Trade opportunity grows with China

Ventura County Star
Trade opportunity grows with China

Country begins opening markets

By Raul Hernandez, rhernandez@insidevc.com
June 29, 2002

China is a vast emerging market that is barely beginning to allow the world to tap into its 1.5 billion consumers, according to a trade expert.

As China begins to take full advantage of its entry to the World Trade Organization, the country has lessened restrictions and opened up its markets, particularly to foreign investors, said William Irion, president of Irion Enterprises.

Ventura County will benefit for China’s participation in the WTO.

“That makes agricultural products much easier to sell in China,” said Irion, a global trade facilitator and adviser.

Irion was one of the speakers at a China trip debriefing, sponsored by Oxnard College.

Recently, officials and educators from Port Hueneme, Oxnard Harbor District, and the Oxnard College Center for International Trade Development took trade missions to China.

Friday, they talked about their experiences, examined trade opportunities and follow-up visits to China.

“They are reforming a lot of China to meet WTO requirements,” Irion said. “There is more rule of law.”

These reforms include lowering more than 5,000 tariffs by an average of 12 percent, allowing financial institutions like Bank of America to do business in China and not limiting foreign investment to certain parts, Irion said.

There was $259 billion in U.S. investment in China last year, Irion said.

U.S. auto manufacturers — General Motors, Ford and Chrysler — have been doing business in China for the last 20 years, according to the Chinese Commercial Consul in Los Angeles.

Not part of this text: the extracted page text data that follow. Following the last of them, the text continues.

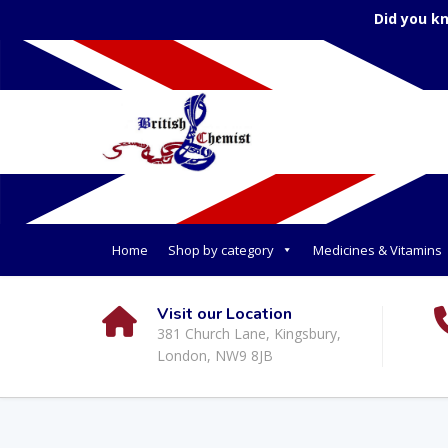
Did you k
Home
Shop by category
Medicines & Vitamins
Visit our Location
381 Church Lane, Kingsbury,
London, NW9 8JB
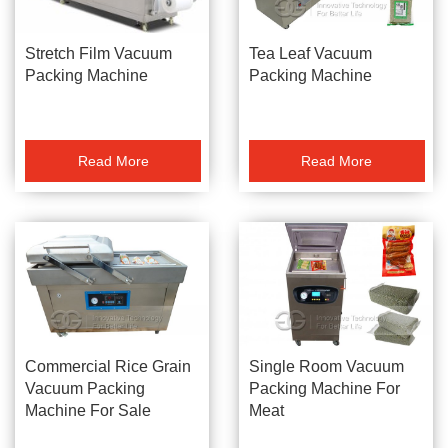
Stretch Film Vacuum
Tea Leaf Vacuum
Packing Machine
Packing Machine
Read More
Read More
Commercial Rice Grain
Single Room Vacuum
Vacuum Packing
Packing Machine For
Machine For Sale
Meat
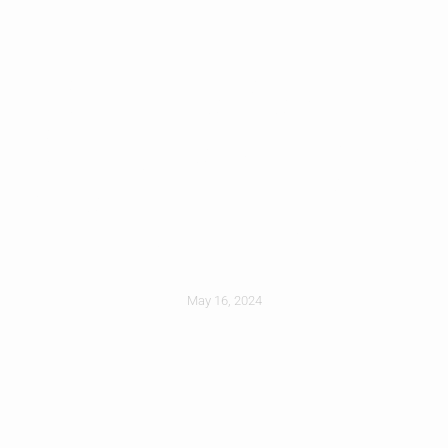
Steel Vs Asphalt
Shingles: Which Is
Best For Your Allen
Home?
May 16, 2024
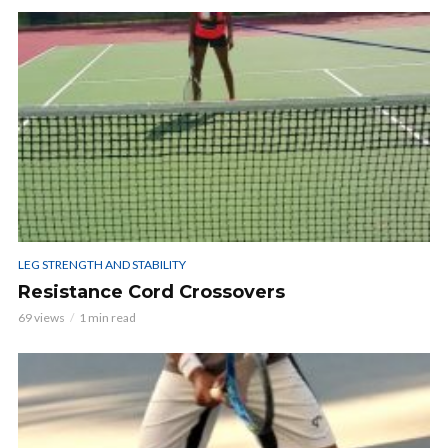
LEG STRENGTH AND STABILITY
Resistance Cord Crossovers
69 views
1 min read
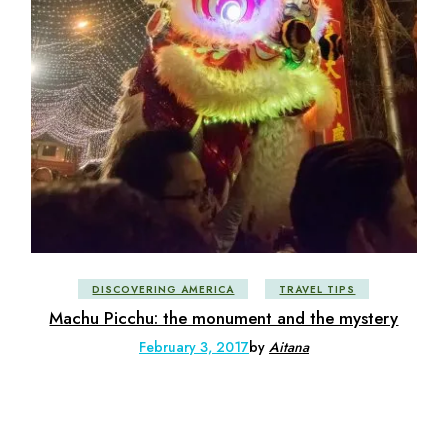
DISCOVERING AMERICA
TRAVEL TIPS
Machu Picchu: the monument and the mystery
February 3, 2017
by
Aitana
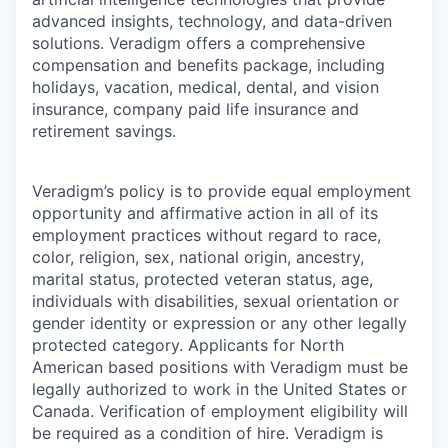
advanced insights, technology, and data-driven
solutions. Veradigm offers a comprehensive
compensation and benefits package, including
holidays, vacation, medical, dental, and vision
insurance, company paid life insurance and
retirement savings.
Veradigm’s policy is to provide equal employment
opportunity and affirmative action in all of its
employment practices without regard to race,
color, religion, sex, national origin, ancestry,
marital status, protected veteran status, age,
individuals with disabilities, sexual orientation or
gender identity or expression or any other legally
protected category. Applicants for North
American based positions with Veradigm must be
legally authorized to work in the United States or
Canada. Verification of employment eligibility will
be required as a condition of hire. Veradigm is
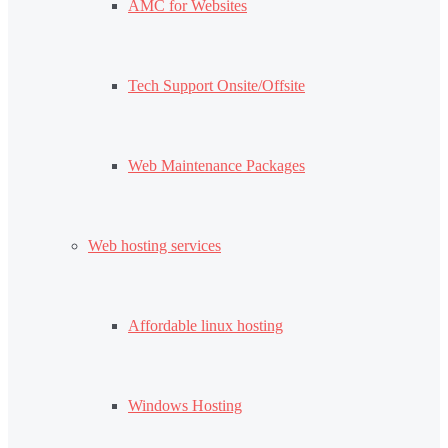
AMC for Websites
Tech Support Onsite/Offsite
Web Maintenance Packages
Web hosting services
Affordable linux hosting
Windows Hosting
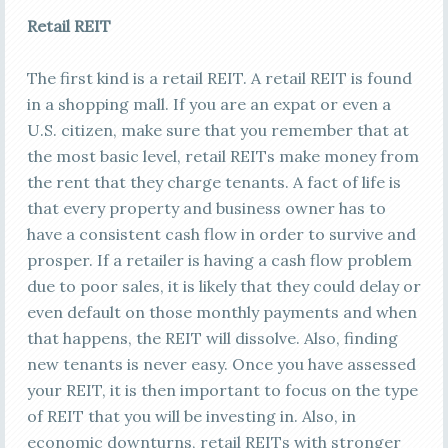
Retail REIT
The first kind is a retail REIT. A retail REIT is found
in a shopping mall. If you are an expat or even a
U.S. citizen, make sure that you remember that at
the most basic level, retail REITs make money from
the rent that they charge tenants. A fact of life is
that every property and business owner has to
have a consistent cash flow in order to survive and
prosper. If a retailer is having a cash flow problem
due to poor sales, it is likely that they could delay or
even default on those monthly payments and when
that happens, the REIT will dissolve. Also, finding
new tenants is never easy. Once you have assessed
your REIT, it is then important to focus on the type
of REIT that you will be investing in. Also, in
economic downturns, retail REITs with stronger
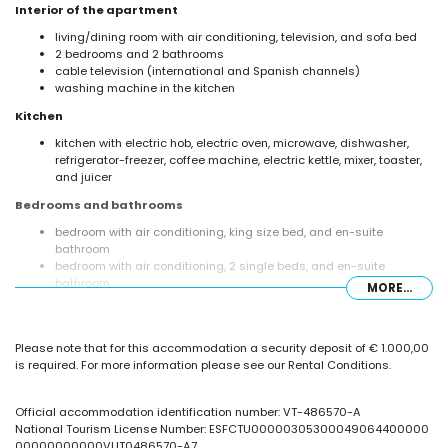
Interior of the apartment
living/dining room with air conditioning, television, and sofa bed
2 bedrooms and 2 bathrooms
cable television (international and Spanish channels)
washing machine in the kitchen
Kitchen
kitchen with electric hob, electric oven, microwave, dishwasher,
refrigerator-freezer, coffee machine, electric kettle, mixer, toaster,
and juicer
Bedrooms and bathrooms
bedroom with air conditioning, king size bed, and en-suite
bathroom
bedroom with air conditioning, 2 single beds, and en-suite
bathroom
MORE...
en-suite bathroom with double washbasin, bath/shower
combination, bidet, toilet, and hairdryer
en-suite bathroom with single washbasin, shower, and toilet
Please note that for this accommodation a security deposit of € 1.000,00
Exterior of the apartment
is required. For more information please see our Rental Conditions.
enclosed plot
oval communal pool measuring 20m x 7m
Official accommodation identification number: VT-486570-A
children's pool
National Tourism License Number: ESFCTU00000305300049064400000
beautiful lawned garden with garden furniture and sunbeds
00000000000VUT0486570-A7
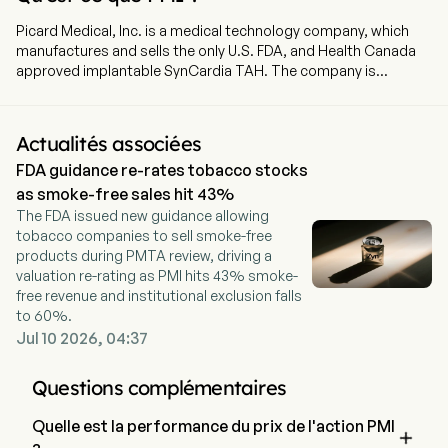
Picard Medical, Inc. is a medical technology company, which
manufactures and sells the only U.S. FDA, and Health Canada
approved implantable SynCardia TAH. The company is
headquartered in Tucson, Arizona and currently employs 75
full-time employees. The company went IPO on 2025-08-29.
SynCardia is a medical technology company that
Actualités associées
manufactures and sells the only United States Food and Drug
FDA guidance re-rates tobacco stocks
Administration (FDA) and Health Canada-approved implantable
total artificial heart (SynCardia TAH). The SynCardia TAH is a
as smoke-free sales hit 43%
biventricular replacement device that consists of the
The FDA issued new guidance allowing
SynCardia TAH implant, an external pneumatic driver that
tobacco companies to sell smoke-free
delivers precisely calibrated pulses of air to drive the implant,
products during PMTA review, driving a
and drivelines that connect the driver to the implant. The
valuation re-rating as PMI hits 43% smoke-
SynCardia TAH implant is a system that consists of two
free revenue and institutional exclusion falls
independent artificial ventricles which are powered by an
to 60%.
external pneumatic driver. Each artificial ventricle is made of a
Jul 10 2026, 04:37
semi-rigid polyurethane housing and a rigid polyurethane base,
with a four-layer flexible polyurethane diaphragm separating
Questions complémentaires
the blood chamber from the air chamber.
Quelle est la performance du prix de l'action PMI

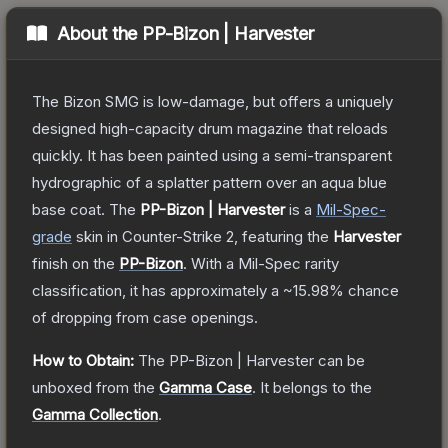
About the
PP-Bizon | Harvester
The Bizon SMG is low-damage, but offers a uniquely
designed high-capacity drum magazine that reloads
quickly. It has been painted using a semi-transparent
hydrographic of a splatter pattern over an aqua blue
base coat.
The
PP-Bizon | Harvester
is a
Mil-Spec
-
grade
skin
in Counter-Strike 2
, featuring the
Harvester
finish on the
PP-Bizon
.
With a
Mil-Spec
rarity
classification, it has approximately a
~15.98%
chance
of dropping from case openings.
How to Obtain:
The
PP-Bizon | Harvester
can be
unboxed from the
Gamma Case
.
It belongs to the
Gamma Collection
.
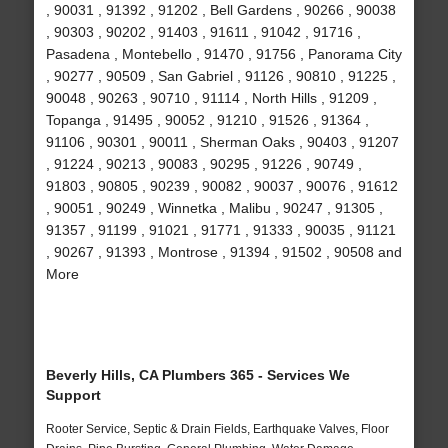
, 90031 , 91392 , 91202 , Bell Gardens , 90266 , 90038
, 90303 , 90202 , 91403 , 91611 , 91042 , 91716 ,
Pasadena , Montebello , 91470 , 91756 , Panorama City
, 90277 , 90509 , San Gabriel , 91126 , 90810 , 91225 ,
90048 , 90263 , 90710 , 91114 , North Hills , 91209 ,
Topanga , 91495 , 90052 , 91210 , 91526 , 91364 ,
91106 , 90301 , 90011 , Sherman Oaks , 90403 , 91207
, 91224 , 90213 , 90083 , 90295 , 91226 , 90749 ,
91803 , 90805 , 90239 , 90082 , 90037 , 90076 , 91612
, 90051 , 90249 , Winnetka , Malibu , 90247 , 91305 ,
91357 , 91199 , 91021 , 91771 , 91333 , 90035 , 91121
, 90267 , 91393 , Montrose , 91394 , 91502 , 90508 and
More
Beverly Hills, CA Plumbers 365 - Services We
Support
Rooter Service, Septic & Drain Fields, Earthquake Valves, Floor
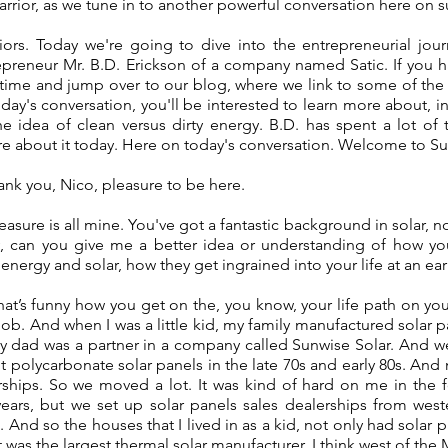
 warrior, as we tune in to another powerful conversation here on 
rriors. Today we're going to dive into the entrepreneurial jo
epreneur Mr. B.D. Erickson of a company named Satic. If you h
 time and jump over to our blog, where we link to some of the
day's conversation, you'll be interested to learn more about, in p
he idea of clean versus dirty energy. B.D. has spent a lot of 
re about it today. Here on today's conversation. Welcome to S
ank you, Nico, pleasure to be here.
asure is all mine. You've got a fantastic background in solar, not
lly, can you give me a better idea or understanding of how yo
energy and solar, how they get ingrained into your life at an ear
at’s funny how you get on the, you know, your life path on your 
ob. And when I was a little kid, my family manufactured solar p
y dad was a partner in a company called Sunwise Solar. And 
ght polycarbonate solar panels in the late 70s and early 80s. And
rships. So we moved a lot. It was kind of hard on me in the f
ears, but we set up solar panels sales dealerships from west
 And so the houses that I lived in as a kid, not only had solar p
was the largest thermal solar manufacturer, I think west of the Mi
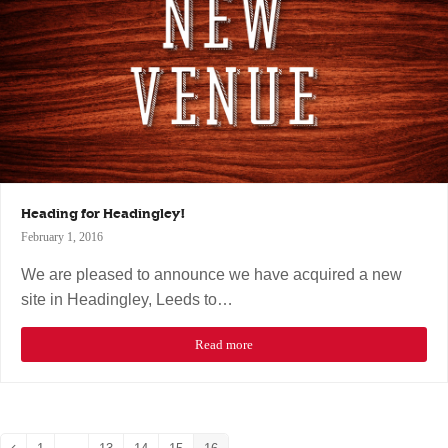
Heading for Headingley!
February 1, 2016
We are pleased to announce we have acquired a new
site in Headingley, Leeds to…
Read more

“You may see a very different China in 10 years,” he said. “Something else you are hearing in China, business for profit. This in a land where profit was a bad word.”

Sunkist Citrus, which exports oranges from the Port of Hueneme, began shipping fruit to China in 2001, say trade analysts.

Oxnard Harbor District Commissioners Jesse Ramirez and Nao Takasugi talked about their 10-day trip to China in May. They are optimistic that the county could soon start shipping its citrus and other crops there.

The Harbor District board endorsed a “friendly exchanges relationship” with counterparts at the Port of Qinhaungdo. The port is about 175 miles east of Beijng.

Ramirez said his concern is that the Chinese don’t have the infrastructure to distribute goods throughout the country. In Asia, small trucks also are still used for commercial transportation, he said.

“Semi-trucks are not existent in the Far East,” he said. “So we have a long way to go.”

Also more modern equipment to unload fruit and other American products and refrigerated warehouses to store produce are needed, Ramirez said.